Air Quality Modeling Group

Emissions, Monitoring and Analyses Division

Office of Air Quality Planning and Standards

US Environmental Protection Agency




January 1997


Ambient ozone data from AIRS data were used to perform a simple analysis of the spatial correlation structure of daily maximum 8-hour ozone levels. The purpose of the analysis was to determine the extent to which covariation among several hundred monitoring stations could be summarized by a small number of clusters (4 to 12) and to determine how these clusters appear geographically. The data used in this analysis were taken from AIRS for all monitoring stations east of the 100th longitude from June through September of 1991 through 1995. Daily maximum 8-hour averages were computed as the highest of the 17 running 8-hour periods beginning with the period from hour 1 through hour 8 and ending with the period from hour 17 through hour 24. The ozone data were aggregated up to the county level by averaging daily maximum 8-hour values within counties having multiple monitors.
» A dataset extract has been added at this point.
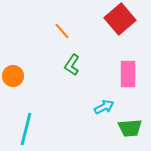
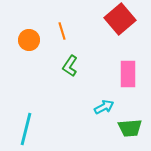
orange line: rotated 24 degrees clockwise
green L-shape: moved 2 px left, 1 px down
orange circle: moved 16 px right, 36 px up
The resulting data base was further restricted by eliminating counties that did not have at least 300 days of data (approximately half of 5 yrs x 122 days per year). Because the clustering technique permits no missing data, the county average was substituted in place of days having no reported ozone values. This substitution also has the desired effect of de-emphasizing counties that have less than complete (610 days) of data for the analysis. The resulting data matrix used as input to the clustering routine consisted of 610 daily observation by 429 counties spread out (unevenly) over the eastern part of the U.S.




The SAS procedure VARCLUS was used for the analysis. The number of clusters was arbitrarily limited to range from 4 up to a maximum of 12 to conserve computer time. Figure 1 shows the four cluster result which essentially divides the eastern US into four quadrants corresponding to the Northeast (2's), Midwest (1's), Southeast (3's) and Southwest (4's). These four clusters explain approximately 51 percent of the day-to-day variation among the 429 counties. Figure 2 shows the results for eight clusters. The northeast cluster has split into two clusters (New England and North Atlantic), the southeast into two clusters (southeast mainland and Florida). The Midwest split twice, first by splitting of the most westerly portion (5's) and last by splitting Kentucky and Tennessee (8's) from Ohio, West Va and part of Pennsylvania (1's). The total variance explained by 8 clusters is approximately 60 percent of the total variance. Further splits are possible but may or may not be meaningful or interpretable.